November 11, 2016
College of Veterinary Medicine presents three faculty members with annual teaching awards
Three faculty members have been recognized for preclinical teaching excellence in the College of Veterinary Medicine at Kansas State University. Zsolt Szladovits, Michael Dryden and Kenneth Harkin were each named as the respective top teachers for the first, second and third years of instruction, as voted on by each respective class of students at the end of the 2015-2016 school year.
"Our college's teaching awards originally began with the Parallel Paths Program and, later, a college group called the High Plains Drifters that wanted to recognize teaching excellence at every stage of the veterinary curriculum and thus prioritized the development of new teaching awards during the 2004 academic year," said Ronnie Elmore, associate dean for academic programs, admissions and diversity programs. "While the High Plains Drifters has since disbanded, the college is committed to the continuation of these awards. We have obtained multiyear annual plaques that are displayed in the lobby of Trotter Hall to identify the recipients of these awards on an annual basis, in addition to the plaques that are presented to each of the recipients."
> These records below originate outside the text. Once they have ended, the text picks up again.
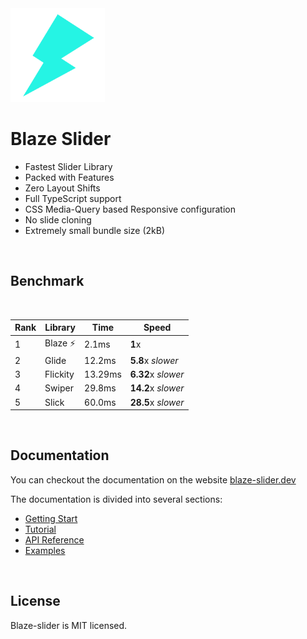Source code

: <img src="./assets/BlazeLogo.svg" height='150' />

<br />

# Blaze Slider

- Fastest Slider Library
- Packed with Features
- Zero Layout Shifts
- Full TypeScript support
- CSS Media-Query based Responsive configuration
- No slide cloning
- Extremely small bundle size (2kB)

<br/>

## Benchmark

<br/>

| Rank | Library   | Time    | Speed              |
| ---- | --------- | ------- | ------------------ |
| 1    | Blaze ⚡️ | 2.1ms   | **1**x             |
| 2    | Glide     | 12.2ms  | **5.8**x _slower_  |
| 3    | Flickity  | 13.29ms | **6.32**x _slower_ |
| 4    | Swiper    | 29.8ms  | **14.2**x _slower_ |
| 5    | Slick     | 60.0ms  | **28.5**x _slower_ |

<br/>

## Documentation

You can checkout the documentation on the website [blaze-slider.dev](https://blaze-slider.dev/)

The documentation is divided into several sections:

- [Getting Start](https://blaze-slider.dev/docs/intro)
- [Tutorial](https://blaze-slider.dev/docs/category/tutorial)
- [API Reference](https://blaze-slider.dev/docs/category/api)
- [Examples](https://blaze-slider.dev/docs/category/examples)

<br/>

## License

Blaze-slider is MIT licensed.
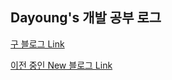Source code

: ## Dayoung's 개발 공부 로그
[구 블로그 Link](https://developer-alle.tistory.com)

[이전 중인 New 블로그 Link](https://alledy.netlify.com)
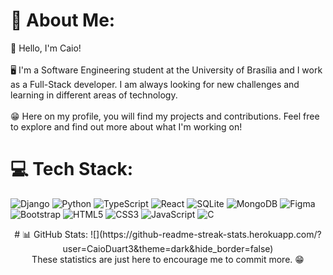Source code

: # 💫 About Me:
👋 Hello, I'm Caio! <br><br>​🖥️​ I'm a Software Engineering student at the University of Brasília and I work as a Full-Stack developer. I am always looking for new challenges and learning in different areas of technology.<br><br>​😁​ Here on my profile, you will find my projects and contributions. Feel free to explore and find out more about what I'm working on!
# 💻 Tech Stack:
![Django](https://img.shields.io/badge/django-%23092E20.svg?style=for-the-badge&logo=django&logoColor=white) 
![Python](https://img.shields.io/badge/python-3670A0?style=for-the-badge&logo=python&logoColor=ffdd54)
![TypeScript](https://img.shields.io/badge/typescript-%23007ACC.svg?style=for-the-badge&logo=typescript&logoColor=white)
![React](https://img.shields.io/badge/react-%2320232a.svg?style=for-the-badge&logo=react&logoColor=%2361DAFB)
![SQLite](https://img.shields.io/badge/sqlite-%2307405e.svg?style=for-the-badge&logo=sqlite&logoColor=white) 
![MongoDB](https://img.shields.io/badge/MongoDB-%234ea94b.svg?style=for-the-badge&logo=mongodb&logoColor=white) 
![Figma](https://img.shields.io/badge/figma-%23F24E1E.svg?style=for-the-badge&logo=figma&logoColor=white) ![Bootstrap](https://img.shields.io/badge/bootstrap-%238511FA.svg?style=for-the-badge&logo=bootstrap&logoColor=white)
![HTML5](https://img.shields.io/badge/html5-%23E34F26.svg?style=for-the-badge&logo=html5&logoColor=white)
![CSS3](https://img.shields.io/badge/css3-%231572B6.svg?style=for-the-badge&logo=css3&logoColor=white)
![JavaScript](https://img.shields.io/badge/javascript-%23323330.svg?style=for-the-badge&logo=javascript&logoColor=%23F7DF1E)
![C](https://img.shields.io/badge/c-%2300599C.svg?style=for-the-badge&logo=c&logoColor=white)
  
<div align="center">
# 📊 GitHub Stats:
![](https://github-readme-streak-stats.herokuapp.com/?user=CaioDuart3&theme=dark&hide_border=false)<br/>
These statistics are just here to encourage me to commit more. 😁
</div>


<!-- Proudly created with GPRM ( https://gprm.itsvg.in ) -->


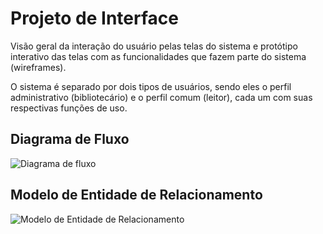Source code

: 
# Projeto de Interface

Visão geral da interação do usuário pelas telas do sistema e protótipo interativo das telas com as funcionalidades que fazem parte do sistema (wireframes).

O sistema é separado por dois tipos de usuários, sendo eles o perfil administrativo (bibliotecário) e o perfil comum (leitor), cada um com suas respectivas funções de uso.

## Diagrama de Fluxo

![Diagrama de fluxo](https://github.com/ICEI-PUC-Minas-PMV-ADS/pmv-ads-2023-2-e2-proj-int-t1-time1-projetobiblioteca/assets/131215693/91c1571f-7c54-4181-b783-bab4426f5c30)

## Modelo de Entidade de Relacionamento

![Modelo de Entidade de Relacionamento](https://github.com/ICEI-PUC-Minas-PMV-ADS/pmv-ads-2023-2-e2-proj-int-t1-time1-projetobiblioteca/assets/101235591/7c34cbac-9f9f-4f82-ae69-9334bc5fa94c)
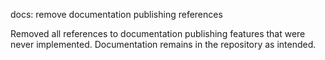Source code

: ---
---

docs: remove documentation publishing references

Removed all references to documentation publishing features that were never implemented. Documentation remains in the repository as intended.
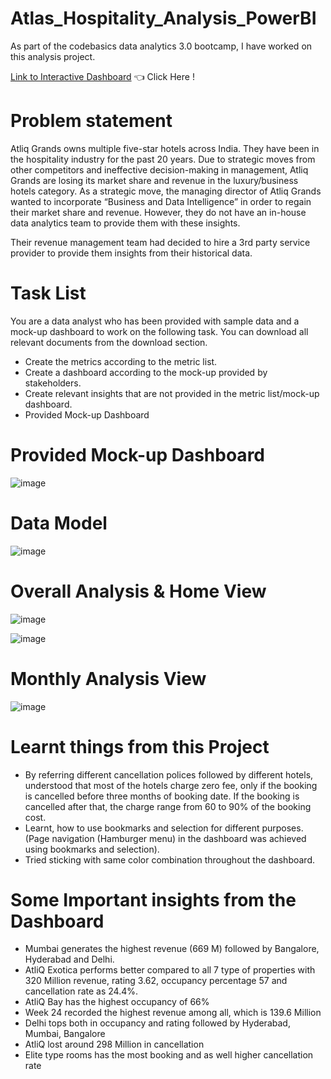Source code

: # Atlas_Hospitality_Analysis_PowerBI

As part of the codebasics data analytics 3.0 bootcamp, I have worked on this analysis project.

[Link to Interactive Dashboard](https://app.powerbi.com/view?r=eyJrIjoiNDAzY2QzNTYtZDhlZS00MmQyLTk5NjktNjBhYjUxMTRiMTFmIiwidCI6ImM2ZTU0OWIzLTVmNDUtNDAzMi1hYWU5LWQ0MjQ0ZGM1YjJjNCJ9) 👈 Click Here !

# Problem statement

Atliq Grands owns multiple five-star hotels across India. They have been in the hospitality industry for the past 20 years. Due to strategic moves from other competitors and ineffective decision-making in management, Atliq Grands are losing its market share and revenue in the luxury/business hotels category. As a strategic move, the managing director of Atliq Grands wanted to incorporate “Business and Data Intelligence” in order to regain their market share and revenue. However, they do not have an in-house data analytics team to provide them with these insights.

Their revenue management team had decided to hire a 3rd party service provider to provide them insights from their historical data.

# Task List

You are a data analyst who has been provided with sample data and a mock-up dashboard to work on the following task. You can download all relevant documents from the download section.

- Create the metrics according to the metric list.
- Create a dashboard according to the mock-up provided by stakeholders.
- Create relevant insights that are not provided in the metric list/mock-up dashboard.
- Provided Mock-up Dashboard

# Provided Mock-up Dashboard
![image](https://github.com/user-attachments/assets/6b6ab0bc-cc32-4ae7-9b16-8b4c065256bb)


# Data Model
![image](https://github.com/user-attachments/assets/84f79202-e4eb-4c40-a20a-6f61d27cfedd)



# Overall Analysis & Home View
![image](https://github.com/user-attachments/assets/eb0fec5b-4b78-44a4-b975-84b7e67436c7)

![image](https://github.com/user-attachments/assets/8b948218-779a-4e9e-9728-e729619df4a1)


# Monthly Analysis View
![image](https://github.com/user-attachments/assets/ee342c50-194c-46f4-b77c-089b1946bbcd)



# Learnt things from this Project

- By referring different cancellation polices followed by different hotels, understood that most of the hotels charge zero fee, only if the booking is cancelled before three months of booking date. If the booking is cancelled after that, the charge range from 60 to 90% of the booking cost.
- Learnt, how to use bookmarks and selection for different purposes. (Page navigation (Hamburger menu) in the dashboard was achieved using bookmarks and selection).
- Tried sticking with same color combination throughout the dashboard.

# Some Important insights from the Dashboard

- Mumbai generates the highest revenue (669 M) followed by Bangalore, Hyderabad and Delhi.
- AtliQ Exotica performs better compared to all 7 type of properties with 320 Million revenue, rating 3.62, occupancy percentage 57 and cancellation rate as 24.4%.
- AtliQ Bay has the highest occupancy of 66%
- Week 24 recorded the highest revenue among all, which is 139.6 Million
- Delhi tops both in occupancy and rating followed by Hyderabad, Mumbai, Bangalore
- AtliQ lost around 298 Million in cancellation
- Elite type rooms has the most booking and as well higher cancellation rate
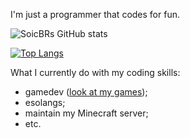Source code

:I'm just a programmer that codes for fun.


![SoicBRs GitHub stats](https://github-readme-stats.vercel.app/api?username=SoicBRcode&count_private=true&theme=dracula)

[![Top Langs](https://github-readme-stats.vercel.app/api/top-langs/?username=SoicBRcode&layout=compact&theme=dracula)](https://github.com/anuraghazra/github-readme-stats)


What I currently do with my coding skills:
- gamedev ([look at my games](https://soicbr-games.itch.io/));
- esolangs;
- maintain my Minecraft server;
- etc.
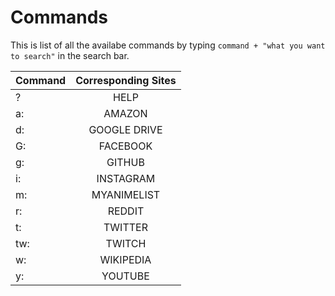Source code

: # Commands

This is list of all the availabe commands by typing `command + "what you want to search"` in the search bar.

| Command      | Corresponding Sites          |
| ------------- |:-------------:|
| ?      | HELP |
| a:      | AMAZON |
| d:      | GOOGLE DRIVE |
| G:       | FACEBOOK |
| g:       | GITHUB |
| i:       | INSTAGRAM |
| m:       | MYANIMELIST |
| r:      | REDDIT |
| t:      | TWITTER |
| tw:    | TWITCH  |
| w:      | WIKIPEDIA  |  
| y:      | YOUTUBE  |  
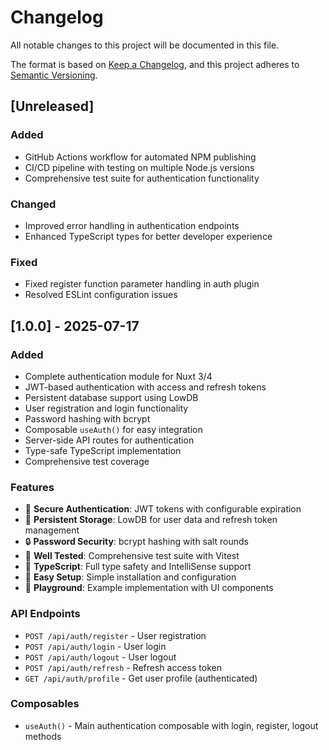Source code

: # Changelog

All notable changes to this project will be documented in this file.

The format is based on [Keep a Changelog](https://keepachangelog.com/en/1.0.0/),
and this project adheres to [Semantic Versioning](https://semver.org/spec/v2.0.0.html).

## [Unreleased]

### Added
- GitHub Actions workflow for automated NPM publishing
- CI/CD pipeline with testing on multiple Node.js versions
- Comprehensive test suite for authentication functionality

### Changed
- Improved error handling in authentication endpoints
- Enhanced TypeScript types for better developer experience

### Fixed
- Fixed register function parameter handling in auth plugin
- Resolved ESLint configuration issues

## [1.0.0] - 2025-07-17

### Added
- Complete authentication module for Nuxt 3/4
- JWT-based authentication with access and refresh tokens
- Persistent database support using LowDB
- User registration and login functionality
- Password hashing with bcrypt
- Composable `useAuth()` for easy integration
- Server-side API routes for authentication
- Type-safe TypeScript implementation
- Comprehensive test coverage

### Features
- 🔐 **Secure Authentication**: JWT tokens with configurable expiration
- 💾 **Persistent Storage**: LowDB for user data and refresh token management  
- 🔒 **Password Security**: bcrypt hashing with salt rounds
- 🧪 **Well Tested**: Comprehensive test suite with Vitest
- 📝 **TypeScript**: Full type safety and IntelliSense support
- 🚀 **Easy Setup**: Simple installation and configuration
- 🎨 **Playground**: Example implementation with UI components

### API Endpoints
- `POST /api/auth/register` - User registration
- `POST /api/auth/login` - User login  
- `POST /api/auth/logout` - User logout
- `POST /api/auth/refresh` - Refresh access token
- `GET /api/auth/profile` - Get user profile (authenticated)

### Composables
- `useAuth()` - Main authentication composable with login, register, logout methods
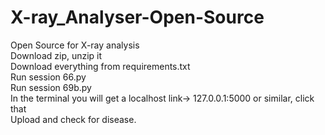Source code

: # X-ray_Analyser-Open-Source
Open Source for X-ray analysis
</br>
Download zip, unzip it
</br>
Download everything from requirements.txt
</br>
Run session 66.py
</br>
Run session 69b.py
</br>
In the terminal you will get a localhost link-> 127.0.0.1:5000 or similar, click that
</br> 
Upload and check for disease.
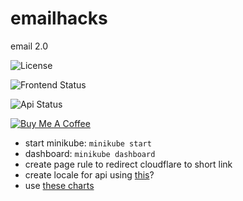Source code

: # emailhacks

email 2.0

![License](https://img.shields.io/badge/License-CC--BY--NC--SA--4.0-green)

![Frontend Status](https://github.com/jschmidtnj/emailhacks/workflows/.github/workflows/frontend.yml/badge.svg)

![Api Status](https://github.com/jschmidtnj/emailhacks/workflows/.github/workflows/api.yml/badge.svg)

[![Buy Me A Coffee](https://bmc-cdn.nyc3.digitaloceanspaces.com/BMC-button-images/custom_images/orange_img.png)](https://www.buymeacoffee.com/IU2gHt3Qn)

- start minikube: `minikube start`
- dashboard: `minikube dashboard`
- create page rule to redirect cloudflare to short link
- create locale for api using [this](https://github.com/nicksnyder/go-i18n)?
- use [these charts](https://github.com/apexcharts/vue-apexcharts)
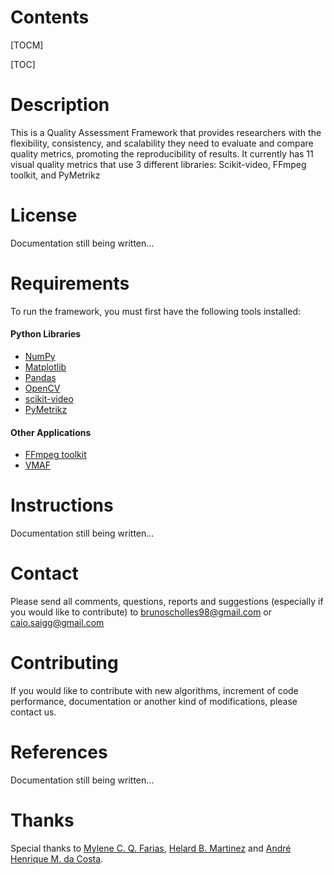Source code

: # Contents

[TOCM]

[TOC]

# Description
This is a Quality Assessment Framework that provides researchers with the flexibility, consistency, and scalability they need to evaluate and compare quality metrics, promoting the reproducibility of results. It currently has 11 visual quality metrics that use 3 different libraries: Scikit-video, FFmpeg toolkit, and PyMetrikz

# License

Documentation still being written...

# Requirements

To run the framework, you must first have the following tools installed:

#### Python Libraries

- [NumPy](https://numpy.org/)
- [Matplotlib](https://matplotlib.org/stable/users/installing/index.html)
- [Pandas](https://pandas.pydata.org/)
- [OpenCV](https://docs.opencv.org/4.x/d6/d00/tutorial_py_root.html)
- [scikit-video](http://www.scikit-video.org/stable/)
- [PyMetrikz](https://gitlab.com/gpds-unb/pymetrikz)

#### Other Applications
- [FFmpeg toolkit](https://ffmpeg.org/)
- [VMAF](https://github.com/Netflix/vmaf)

# Instructions

Documentation still being written...

# Contact

Please send all comments, questions, reports and suggestions (especially if you would like to contribute) to brunoscholles98@gmail.com or  caio.saigg@gmail.com

# Contributing

If you would like to contribute with new algorithms, increment of code performance, documentation or another kind of modifications, please contact us.

# References

Documentation still being written…

# Thanks

Special thanks to [Mylene C. Q. Farias](http://www.ene.unb.br/mylene/), [Helard B. Martinez](https://people.ucd.ie/helard.becerra) and [André Henrique M. da Costa](https://www.escavador.com/sobre/277751988/andre-henrique-macedo-da-costa).
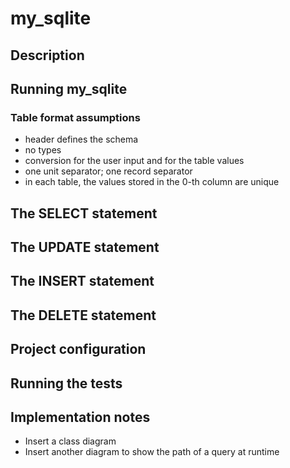 # my_sqlite

## Description

## Running my_sqlite

### Table format assumptions
- header defines the schema
- no types
- conversion for the user input and for the table values
- one unit separator; one record separator
- in each table, the values stored in the 0-th column are unique

## The SELECT statement

## The UPDATE statement

## The INSERT statement

## The DELETE statement

## Project configuration

## Running the tests

## Implementation notes

- Insert a class diagram 
- Insert another diagram to show the path of a query at runtime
Szladovits, instructor in the anatomy and physiology department, was named as the recipient of the 2016 Merial Teaching Excellence Award, which is presented in recognition of outstanding instruction of first-year veterinary students. This is his third time receiving this award, having previously been honored in 2007 and 2011.
Szladovits received a Doctor of Veterinary Medicine in 1998, and has previously received teaching awards at his alma mater at the University of Veterinary Medicine in Budapest, Hungary, where he taught anatomy before joining Kansas State University.
"Thank you for the hard work of class 2019 during their anatomy course, and I am very glad that I had the opportunity to facilitate this key learning process," Szladovits said. "I feel very humbled by being recognized for teaching excellence; it is hard to imagine a better way of acknowledgement of the work I have been doing over the last year. I am extremely thankful for receiving this prestigious award and wish continued success for the entire class for the remainder of their course."
Dryden, university distinguished professor of veterinary parasitology in the College of Veterinary Medicine's diagnostic medicine and pathobiology department, was presented with the 2016 Teaching Excellence in the Second Year Award in recognition of outstanding instruction of second-year veterinary students. He also was honored with the second-year teaching award in 2006.
Dryden earned a bachelor's degree in 1982 and a Doctor of Veterinary Medicine in 1984, both from Kansas State University. He later earned a master's degree in 1988 and a doctorate in 1990, both from Purdue University in West Lafayette, Indiana.
"This college has numerous highly competent and excellent educators and it is an honor to be recognized by the students as one those faculty," Dryden said. "Our students deserve the best education we can possibly deliver. I understand and appreciate that this is a college of veterinary medicine and not a department of veterinary science, which to me means, that the doors open and lights turn on every day because we are first and foremost training the next generation of veterinarians."
Harkin received the 2016 Teaching Excellence in the Third Year Award. He also received the award in 2012.
"There are so many excellent teachers at the College of Veterinary Medicine deserving of this award, so I'm honored to receive the teaching award this year," Harkin said.
Harkin earned a Doctor of Veterinary Medicine in 1989 from Iowa State University and completed a residency at Michigan State University. He currently instructs fourth-year veterinary students in their clinical rotations through the internal medicine service and presents didactic lectures to third-year veterinary students in gastroenterology, hepatology, neurology and clinical hematology.